We also learned that consumer expectations around food safety, sustainability, and labelling are higher than ever. Public demand for clean labels and responsibly sourced ingredients has pushed companies to adopt stronger self-monitoring programs and invest in preventive controls.
Finally, 2025 highlighted the value of collaboration. Whether through industry partnerships, academic research, or global information-sharing networks, collective action has proven essential for managing emerging risks and building a safer, more resilient food system.
Hendriea DCosta, Food Safety Manager
It's a simple truth, there is no food safety without management and leadership support and commitment, it is what makes food safety effective within any food business. Food Safety culture is built on clear leadership commitment to it. Management support is not just limited to a comprehensive food safety policy, training, monitoring tools and equipment, it should also include yearly budgets set aside for the sole purpose of achieving these food safety targets. Budgeting for food safety ensures that it is viewed as an integral part of the operations and not just as a task to meet local regulatory requirements.
Through the food safety mishaps reported, negligence is evident, especially when the focus is set on revenue instead of the safety of the consumer. Leadership focused on consumer safety helps foster an environment where employees feel responsible for identifying and addressing food safety risks.
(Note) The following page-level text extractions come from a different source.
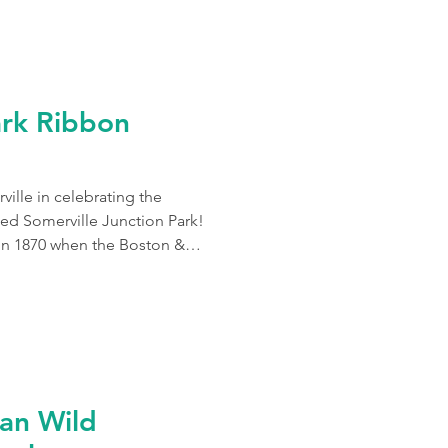
ark Ribbon
ille in celebrating the
ed Somerville Junction Park!
 in 1870 when the Boston &
g Railroad at Somerville
ibrant park along the
to commuters and urban
ade of 90 newly planted native
an Wild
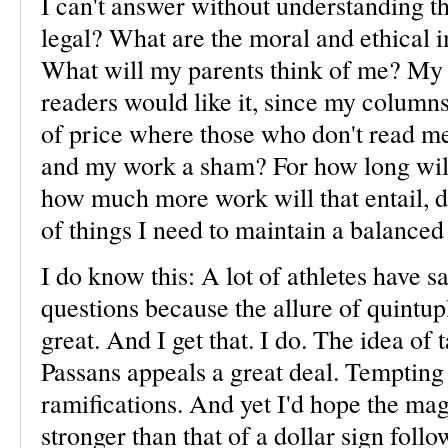
I can't answer without understanding the
legal? What are the moral and ethical im
What will my parents think of me? My 
readers would like it, since my columns
of price where those who don't read m
and my work a sham? For how long wil
how much more work will that entail, 
of things I need to maintain a balanced 
I do know this: A lot of athletes have 
questions because the allure of quintupl
great. And I get that. I do. The idea of
Passans appeals a great deal. Tempting
ramifications. And yet I'd hope the ma
stronger than that of a dollar sign fol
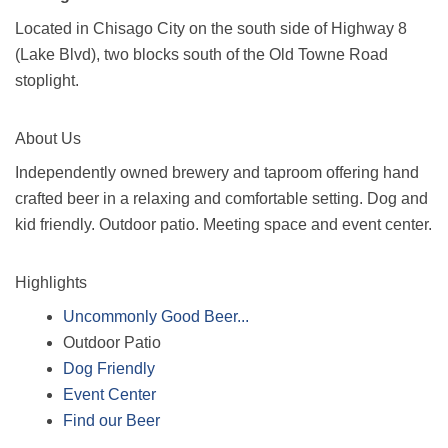
Located in Chisago City on the south side of Highway 8
(Lake Blvd), two blocks south of the Old Towne Road
stoplight.
About Us
Independently owned brewery and taproom offering hand
crafted beer in a relaxing and comfortable setting. Dog and
kid friendly. Outdoor patio. Meeting space and event center.
Highlights
Uncommonly Good Beer...
Outdoor Patio
Dog Friendly
Event Center
Find our Beer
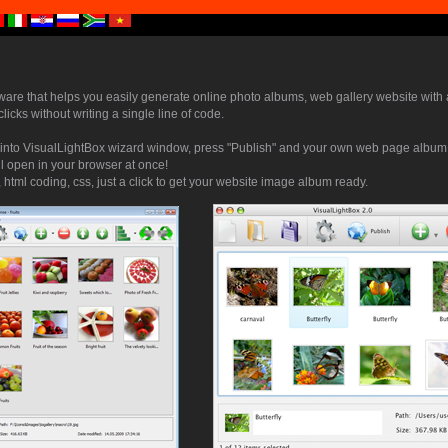
tware that helps you easily generate online photo albums, web gallery website with 
 clicks without writing a single line of code.
into VisualLightBox wizard window, press "Publish" and your own web page album s
ll open in your browser at once!
 html coding, css, just a click to get your website image album ready.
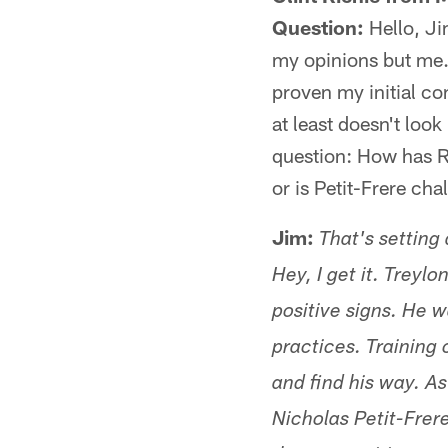
Question:
Hello, Ji
my opinions but me. 
proven my initial co
at least doesn't look
question: How has R
or is Petit-Frere cha
Jim:
That's setting 
Hey, I get it. Treyl
positive signs. He w
practices. Training 
and find his way. As
Nicholas Petit-Frer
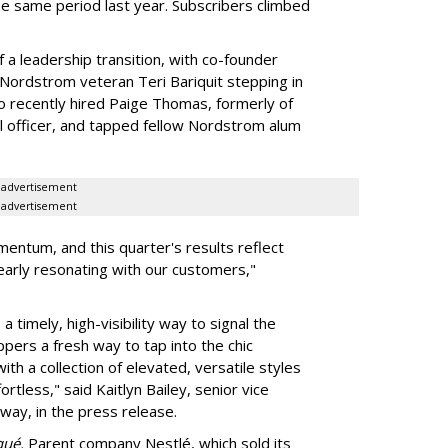
the same period last year. Subscribers climbed
 a leadership transition, with co-founder
ordstrom veteran Teri Bariquit stepping in
so recently hired Paige Thomas, formerly of
l officer, and tapped fellow Nordstrom alum
advertisement
advertisement
entum, and this quarter's results reflect
learly resonating with our customers,"
 timely, high-visibility way to signal the
ppers a fresh way to tap into the chic
th a collection of elevated, versatile styles
tless," said Kaitlyn Bailey, senior vice
way, in the press release.
qué.
Parent company Nestlé, which sold its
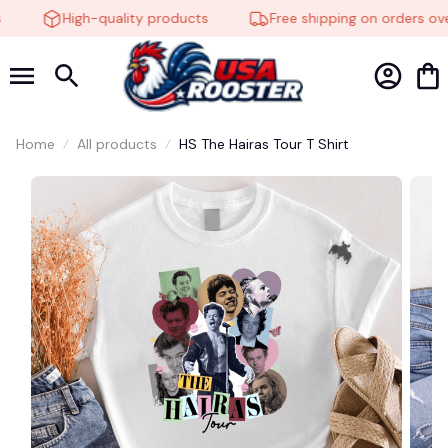
High-quality products
Free shipping on orders ove
Home
All products
HS The Hairas Tour T Shirt
🦇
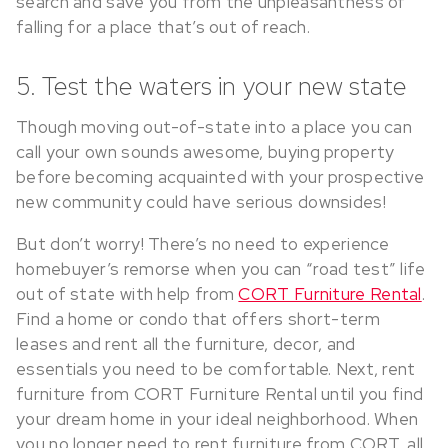
search and save you from the unpleasantness of
falling for a place that’s out of reach.
5. Test the waters in your new state
Though moving out-of-state into a place you can
call your own sounds awesome, buying property
before becoming acquainted with your prospective
new community could have serious downsides!
But don’t worry! There’s no need to experience
homebuyer’s remorse when you can “road test” life
out of state with help from
CORT Furniture Rental
.
Find a home or condo that offers short-term
leases and rent all the furniture, decor, and
essentials you need to be comfortable. Next, rent
furniture from CORT Furniture Rental until you find
your dream home in your ideal neighborhood. When
you no longer need to rent furniture from CORT, all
When management sets food safety objectives and a clear budget to meet those objectives for the year whether through training, monitoring or testing, it signals that food safety is every staff's priority. In addition to that, consistent communication about standards, audits, and continuous improvement further strengthens this culture.
When leadership sets yearly objectives and budgets , this should include food safety tools and systems —such as HACCP plans, cleaning schedules, temperature controls, and traceability procedures— these should be effectively implemented and regularly reviewed. Depending on the size and nature of the business, adequate staff to ensure food safety should also be a part of the system to ensure systems are effective. In the event of any incident, a supportive leadership goes a long way, the focus is on early detection, transparency and effective handling of suspected food. Ultimately, food safety has to be viewed as an integral part of any business, it should not just be a local requirement that needs to be met, but an important part that keeps the operations running and profitable. Food safety not only affects consumers, but also affects the bottom line of any food business if it is taken for granted.